JUDGMENT AFFIRMED IN PART, REVERSED IN PART, AND CAUSE REMANDED.

Kline, J., dissenting, in part.

{¶107} I concur in judgment only with the following exceptions. First, I

would not vacate Count 8. Here, the trial court instructed the jury as follows:

“Before you can find the individual Defendant[] * * * guilty, you must find beyond

a reasonable doubt that * * * the individual Defendant * * * had under his control a

device or instrument, to wit, digital scales, with purpose to use it criminally for the

commission of a felony.” (Emphasis added.) Transcript at 923. Therefore, based

on the presumption that the jury followed the trial court’s instruction, I would not

recognize plain error as to Count 8. See State v. Eafford,

132 Ohio St.3d 159

, Scioto App. No. 11CA3412 52

2012-Ohio-2224

,

970 N.E.2d 891

, ¶¶ 11, 17. Furthermore, I believe that Counts 2

and 9 are moot. Therefore, I would not address these counts.

{¶108} Accordingly, I respectfully dissent as to Counts 2, 8, and 9. I

respectfully concur in judgment only with the rest of the opinion. Scioto App. No. 11CA3412 53

JUDGMENT ENTRY

It is ordered that the JUDGMENT BE AFFIRMED IN PART, REVERSED IN PART, & CAUSE REMANDED and that the Appellee and Appellant split costs.

The Court finds there were reasonable grounds for this appeal.

It is ordered that a special mandate issue out of this Court directing the Scioto County Common Pleas Court to carry this judgment into execution.

IF A STAY OF EXECUTION OF SENTENCE AND RELEASE UPON BAIL HAS BEEN PREVIOUSLY GRANTED BY THE TRIAL COURT OR THIS COURT, it is temporarily continued for a period not to exceed sixty days upon the bail previously posted. The purpose of a continued stay is to allow Appellant to file with the Supreme Court of Ohio an application for a stay during the pendency of proceedings in that court. If a stay is continued by this entry, it will terminate at the earlier of the expiration of the sixty day period, or the failure of the Appellant to file a notice of appeal with the Supreme Court of Ohio in the forty-five day appeal period pursuant to Rule II, Sec. 2 of the Rules of Practice of the Supreme Court of Ohio. Additionally, if the Supreme Court of Ohio dismisses the appeal prior to expiration of sixty days, the stay will terminate as of the date of such dismissal.

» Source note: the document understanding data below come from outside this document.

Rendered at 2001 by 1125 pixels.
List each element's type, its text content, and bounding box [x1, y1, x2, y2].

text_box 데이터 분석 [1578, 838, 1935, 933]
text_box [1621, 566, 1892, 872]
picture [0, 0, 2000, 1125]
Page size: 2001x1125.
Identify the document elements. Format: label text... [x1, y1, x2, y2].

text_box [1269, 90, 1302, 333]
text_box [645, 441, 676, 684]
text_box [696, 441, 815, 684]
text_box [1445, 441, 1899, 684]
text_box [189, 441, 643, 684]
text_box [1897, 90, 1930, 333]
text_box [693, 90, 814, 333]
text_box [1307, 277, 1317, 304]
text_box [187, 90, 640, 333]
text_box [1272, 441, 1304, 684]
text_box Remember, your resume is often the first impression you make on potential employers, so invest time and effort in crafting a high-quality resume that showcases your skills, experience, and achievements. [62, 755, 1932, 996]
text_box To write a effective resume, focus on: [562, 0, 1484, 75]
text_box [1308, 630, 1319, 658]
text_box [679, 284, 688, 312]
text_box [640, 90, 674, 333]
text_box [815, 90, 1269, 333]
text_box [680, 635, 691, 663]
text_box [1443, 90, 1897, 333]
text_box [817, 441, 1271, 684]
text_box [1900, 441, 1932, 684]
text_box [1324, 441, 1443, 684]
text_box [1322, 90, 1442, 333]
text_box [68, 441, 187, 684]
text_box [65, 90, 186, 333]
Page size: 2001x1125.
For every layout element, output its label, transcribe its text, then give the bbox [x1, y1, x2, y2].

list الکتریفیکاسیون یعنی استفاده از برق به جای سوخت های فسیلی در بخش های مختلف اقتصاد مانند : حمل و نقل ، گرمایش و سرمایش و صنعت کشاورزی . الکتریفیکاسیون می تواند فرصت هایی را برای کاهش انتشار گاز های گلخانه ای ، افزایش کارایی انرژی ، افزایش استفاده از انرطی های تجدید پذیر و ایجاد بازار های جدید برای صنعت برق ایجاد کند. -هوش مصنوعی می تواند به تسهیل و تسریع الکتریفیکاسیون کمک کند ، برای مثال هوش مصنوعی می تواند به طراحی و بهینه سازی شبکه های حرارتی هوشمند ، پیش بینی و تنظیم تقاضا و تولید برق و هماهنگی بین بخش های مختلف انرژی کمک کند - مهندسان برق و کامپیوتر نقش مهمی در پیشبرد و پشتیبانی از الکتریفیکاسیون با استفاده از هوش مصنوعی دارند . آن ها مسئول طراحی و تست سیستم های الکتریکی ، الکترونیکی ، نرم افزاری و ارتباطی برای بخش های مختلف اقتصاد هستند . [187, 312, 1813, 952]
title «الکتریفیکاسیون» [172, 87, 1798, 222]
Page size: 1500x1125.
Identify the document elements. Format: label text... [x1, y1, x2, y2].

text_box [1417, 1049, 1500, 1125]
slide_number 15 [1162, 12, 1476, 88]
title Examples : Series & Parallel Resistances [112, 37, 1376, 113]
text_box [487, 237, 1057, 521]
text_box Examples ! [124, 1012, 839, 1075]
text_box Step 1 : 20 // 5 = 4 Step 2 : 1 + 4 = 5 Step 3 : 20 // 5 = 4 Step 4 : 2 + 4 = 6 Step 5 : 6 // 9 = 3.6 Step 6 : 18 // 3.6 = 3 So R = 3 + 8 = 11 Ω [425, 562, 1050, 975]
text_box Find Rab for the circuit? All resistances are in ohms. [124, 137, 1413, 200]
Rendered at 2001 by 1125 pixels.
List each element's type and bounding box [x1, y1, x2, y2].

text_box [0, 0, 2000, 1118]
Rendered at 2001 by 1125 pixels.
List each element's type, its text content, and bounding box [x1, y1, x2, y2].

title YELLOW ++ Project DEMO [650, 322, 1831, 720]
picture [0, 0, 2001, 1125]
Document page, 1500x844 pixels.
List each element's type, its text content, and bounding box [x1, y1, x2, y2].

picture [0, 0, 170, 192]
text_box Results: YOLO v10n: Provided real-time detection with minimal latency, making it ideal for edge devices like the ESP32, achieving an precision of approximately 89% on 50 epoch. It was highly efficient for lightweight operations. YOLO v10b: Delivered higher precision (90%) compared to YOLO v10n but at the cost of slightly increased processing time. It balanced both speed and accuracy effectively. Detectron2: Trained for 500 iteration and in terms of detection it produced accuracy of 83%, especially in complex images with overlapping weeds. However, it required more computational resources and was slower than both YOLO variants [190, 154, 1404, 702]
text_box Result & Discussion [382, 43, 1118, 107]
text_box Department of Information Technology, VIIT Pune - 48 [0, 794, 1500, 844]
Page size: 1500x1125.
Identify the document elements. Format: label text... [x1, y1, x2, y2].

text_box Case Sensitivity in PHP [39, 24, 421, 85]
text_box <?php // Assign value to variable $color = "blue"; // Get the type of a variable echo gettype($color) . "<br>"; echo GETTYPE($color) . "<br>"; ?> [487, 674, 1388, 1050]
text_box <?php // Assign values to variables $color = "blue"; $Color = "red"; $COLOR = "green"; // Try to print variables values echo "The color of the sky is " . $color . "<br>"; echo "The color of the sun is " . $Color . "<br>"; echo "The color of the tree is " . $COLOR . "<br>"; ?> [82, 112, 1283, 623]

A certified copy of this entry shall constitute the mandate pursuant to Rule 27 of the Rules of Appellate Procedure. Exceptions.

Abele, P.J.: Concurs in Judgment and Opinion. Kline, J.: Dissents in Part with Opinion as to A/E’s 2, 8, & 9 and with the remainder of Opinion Concurs in Judgment Only

For the Court,

BY: _________________________ Matthew W. McFarland, Judge

NOTICE TO COUNSEL

Pursuant to Local Rule No. 14, this document constitutes a final judgment entry and the time period for further appeal commences from the date of filing with the clerk.